Core idea: A firm that has already dissolved cannot be assessed to sales tax unless the law clearly allows it. Courts do not “fix” gaps in tax laws. If a doubt remains, it favours the taxpayer.

This case also clarifies that a “firm” is not automatically treated as a separate assessable unit after dissolution. Section 16 of the East Punjab General Sales Tax Act gives only an administrative notice duty. It is not a hidden power to tax a firm that no longer exists.

Issues

  • Is a firm a separate assessable entity or only a convenient label for all partners?
  • Can a firm be assessed to sales tax after its dissolution?

Rules

  • Strict construction of tax law: Courts read fiscal statutes exactly as written. They do not fill gaps. If doubt remains, the reading should help the taxpayer.
  • Section 16 (East Punjab Act): Only a notice requirement on discontinuance/change; not a power to assess a dissolved firm.
  • Rule 40 (Rules, 1949): No machinery to assess a dissolved firm.
  • Partnership Act: Does not change assessment rules under the sales tax law.

Facts (Timeline)

Optional
04 Oct 1952: Jullundur Vegetables Syndicate begins business at Jullundur.
11 Jul 1953: The firm dissolves.
18 Jul 1953: Dissolution intimated to department under Section 16 (EPGST Act, 1948).
30 May 1953: (Earlier) Assessment for Oct 1952–Mar 1953 by STO; later quashed on 11 Apr 1955 for lack of jurisdiction.
03 Sep 1955: Fresh assessment passed by STO on the firm’s turnover.
On appeal: Turnover/tax reduced by Deputy Excise & Taxation Commissioner.
On revision: Financial Commissioner upholds assessment, rejects “no post-dissolution assessment” plea.
Punjab High Court (FB): Rules for the firm—no machinery to assess a dissolved firm.
Supreme Court: State appeals. Final ruling favours the firm.
Timeline illustration of milestones in the Jullundur Vegetables Syndicate case

Arguments

Appellant: State of Punjab

  • A firm is an assessable unit; assessment can continue despite dissolution.
  • Section 16 notice and the scheme of the Act allow the department to complete assessment.
  • Public revenue would suffer if dissolved firms escape assessment.
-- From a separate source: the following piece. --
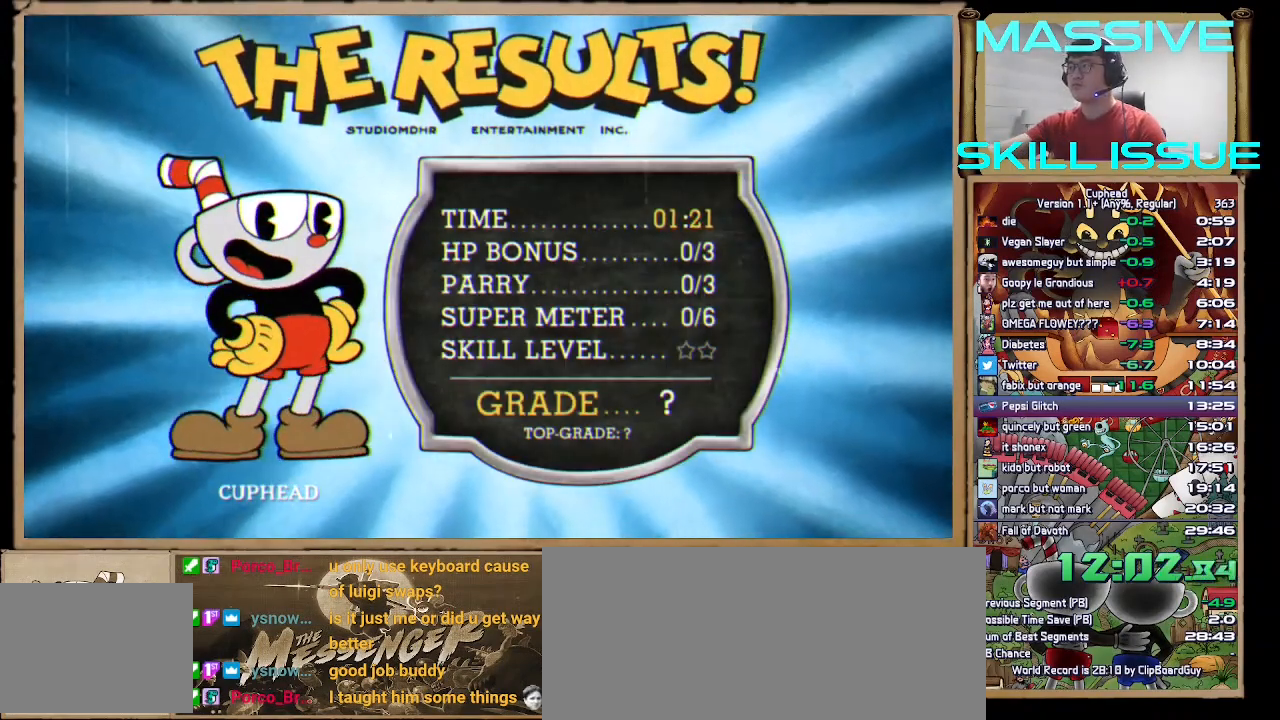
{"keys": [], "events": [[67, "a", "down"], [67, "z", "down"], [133, "a", "up"], [133, "z", "up"], [233, "a", "down"], [233, "z", "down"], [333, "a", "up"], [333, "z", "up"], [433, "z", "down"], [467, "z", "up"]]}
Respondent: Jullundur Vegetables Syndicate

  • No express provision to assess a firm after it ceases to exist.
  • Section 16 is only administrative; it is not an assessment power.
  • Fiscal statutes must be read strictly; any doubt helps the taxpayer.

Judgment (Held)

Held: In the absence of an express provision, a dissolved firm cannot be assessed. The Court saw no valid difference between proceedings started before or after dissolution—either way, once the firm loses its legal character, assessment cannot be pressed against it unless the law clearly says so.

  • Section 16: Only informs the authority; it does not permit post-dissolution assessment.
  • Rule 40: No machinery to assess a dissolved firm.
  • Partnership Act: Irrelevant for sales tax assessment machinery.
Judgment concept image representing the Supreme Court decision

Ratio Decidendi

The tax statute did not clearly authorise assessment of a firm after it dissolved. Courts must apply the statute as it is. Without an explicit charging/ machinery provision for such a case, assessment cannot proceed. Ambiguity in tax laws benefits the taxpayer.

Why It Matters

  • Exam value: Clear statement on strict interpretation of fiscal laws.
  • Practice value: Departments must rely on express provisions; cannot “create” powers.
  • Partnership angle: A firm’s post-dissolution status affects assessment strategy.

Key Takeaways

Strict reading Doubt → taxpayer No post-dissolution assessment without express law
Sec. 16 is notice only Rule 40 lacks machinery Partnership Act not determinative here

Mnemonic + 3-Step Hook

Mnemonic: D.I.E.T.Dissolved firm, In no express law, Exact reading, Taxpayer wins doubt.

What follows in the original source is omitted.